[[ Excerpted records open ]]

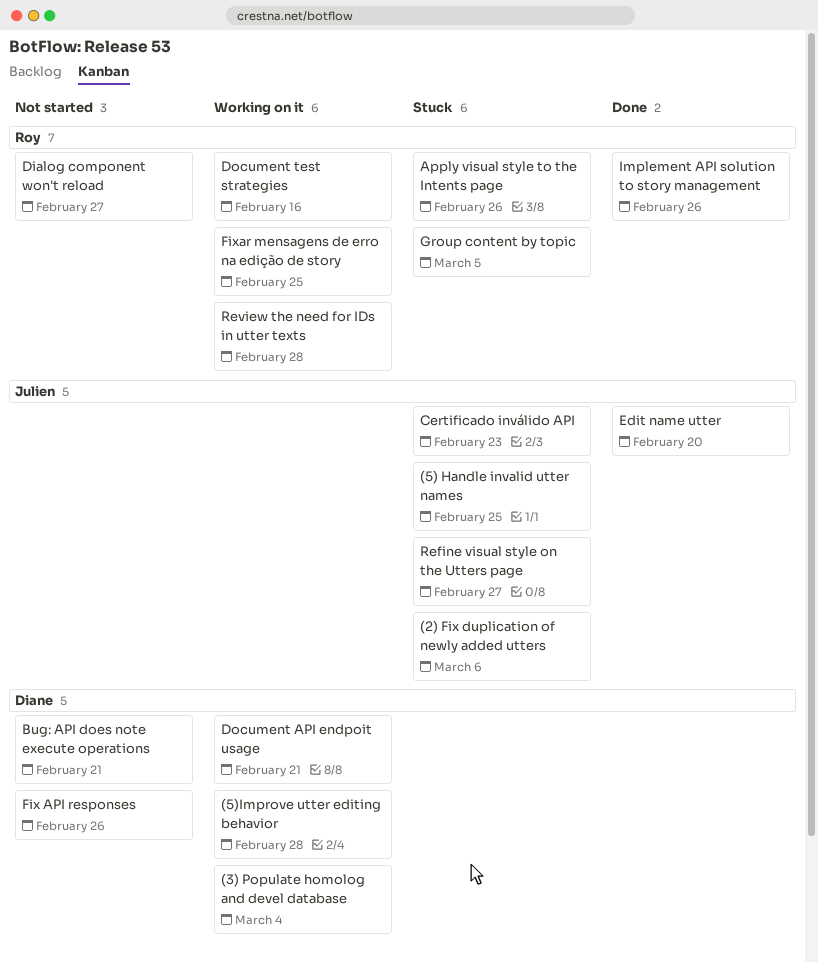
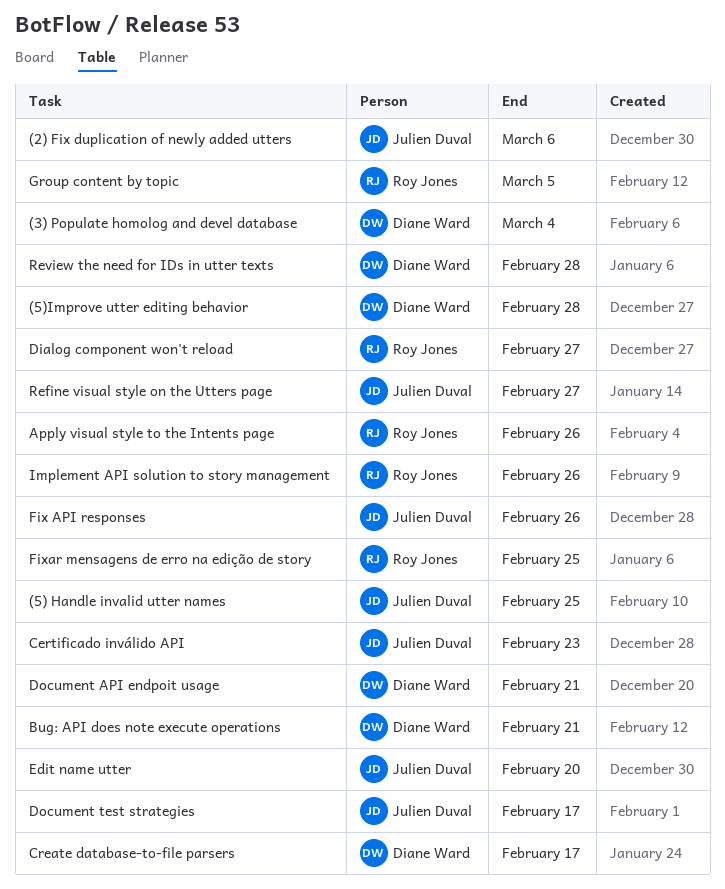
Create database-to-file parsers: none -> present
Document test strategies, owner: Roy Jones -> Julien Duval
Document test strategies, due: Feb 16 -> Feb 17
Fix API responses, owner: Diane Ward -> Julien Duval
Review the need for IDs in utter texts, owner: Roy Jones -> Diane Ward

[[ Excerpted records closed ]]

_Task goal_
Reproduce the data word for word, excluding its pictures.

_Final answer_
Create database-to-file parsers: none -> present
Document test strategies, owner: Roy Jones -> Julien Duval
Document test strategies, due: Feb 16 -> Feb 17
Fix API responses, owner: Diane Ward -> Julien Duval
Review the need for IDs in utter texts, owner: Roy Jones -> Diane Ward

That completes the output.